◆ Brief 1 ◆
From the Covid-19 travel text, list every country named as a source of cases imported into the UK last summer.
◆ Brief 2 ◆
Rewrite the part of the Covid-19 travel text that opens with the words containing "A surge in Covid-19" and closes with "of last summer.", replacing "Croatia" with "Portugal".

◆ Study text ◆
* * *
A surge in Covid-19 infections is inevitable if Britons are allowed abroad on holiday, a government adviser is warning – urging ministers to “learn from last year”.
“We should have learned from what happened last year,” said the vice-chair of Nervtag, the committee that advises the government on emerging respiratory threats.
“There was a lot of importation of new cases from Greece, from Croatia, from Spain – those were major contributors to the cases that were seen in the UK at the end of last summer.
“I’m afraid we’re going to see the same again, because the virus is by no means defeated.”
Prof Openshaw added: “These will inevitably come back to our shores unless we can get high vaccination rates throughout Europe – and in every holiday destination.”
The comments, to BBC Radio 4, came after Public Health England raised the alarm over the impact of allowing quarantine-free travel to visit Greece last summer.
* * *
◆ Data section ◆
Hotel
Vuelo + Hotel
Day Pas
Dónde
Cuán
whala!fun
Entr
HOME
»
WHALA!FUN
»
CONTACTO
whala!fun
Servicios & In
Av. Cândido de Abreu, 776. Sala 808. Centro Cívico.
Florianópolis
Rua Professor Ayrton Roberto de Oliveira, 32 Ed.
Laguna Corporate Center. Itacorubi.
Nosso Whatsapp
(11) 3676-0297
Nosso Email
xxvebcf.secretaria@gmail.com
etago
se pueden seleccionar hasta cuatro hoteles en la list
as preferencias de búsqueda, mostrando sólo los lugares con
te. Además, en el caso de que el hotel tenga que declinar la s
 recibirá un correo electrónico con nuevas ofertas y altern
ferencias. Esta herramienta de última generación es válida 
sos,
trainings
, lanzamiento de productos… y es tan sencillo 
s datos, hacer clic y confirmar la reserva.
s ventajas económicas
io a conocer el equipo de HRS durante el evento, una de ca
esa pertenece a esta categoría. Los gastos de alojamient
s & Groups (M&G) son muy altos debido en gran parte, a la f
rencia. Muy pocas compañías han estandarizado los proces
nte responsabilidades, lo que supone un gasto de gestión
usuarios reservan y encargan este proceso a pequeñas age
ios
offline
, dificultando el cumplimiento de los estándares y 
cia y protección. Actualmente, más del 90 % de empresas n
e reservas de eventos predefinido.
* * *
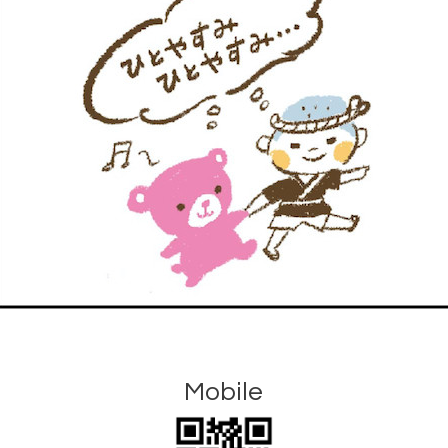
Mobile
* * *
◆ Task solution 1 ◆
Greece, Croatia, Spain

◆ Task solution 2 ◆
A surge in Covid-19 infections is inevitable if Britons are allowed abroad on holiday, a government adviser is warning – urging ministers to “learn from last year”.
“We should have learned from what happened last year,” said the vice-chair of Nervtag, the committee that advises the government on emerging respiratory threats.
“There was a lot of importation of new cases from Greece, from Portugal, from Spain – those were major contributors to the cases that were seen in the UK at the end of last summer.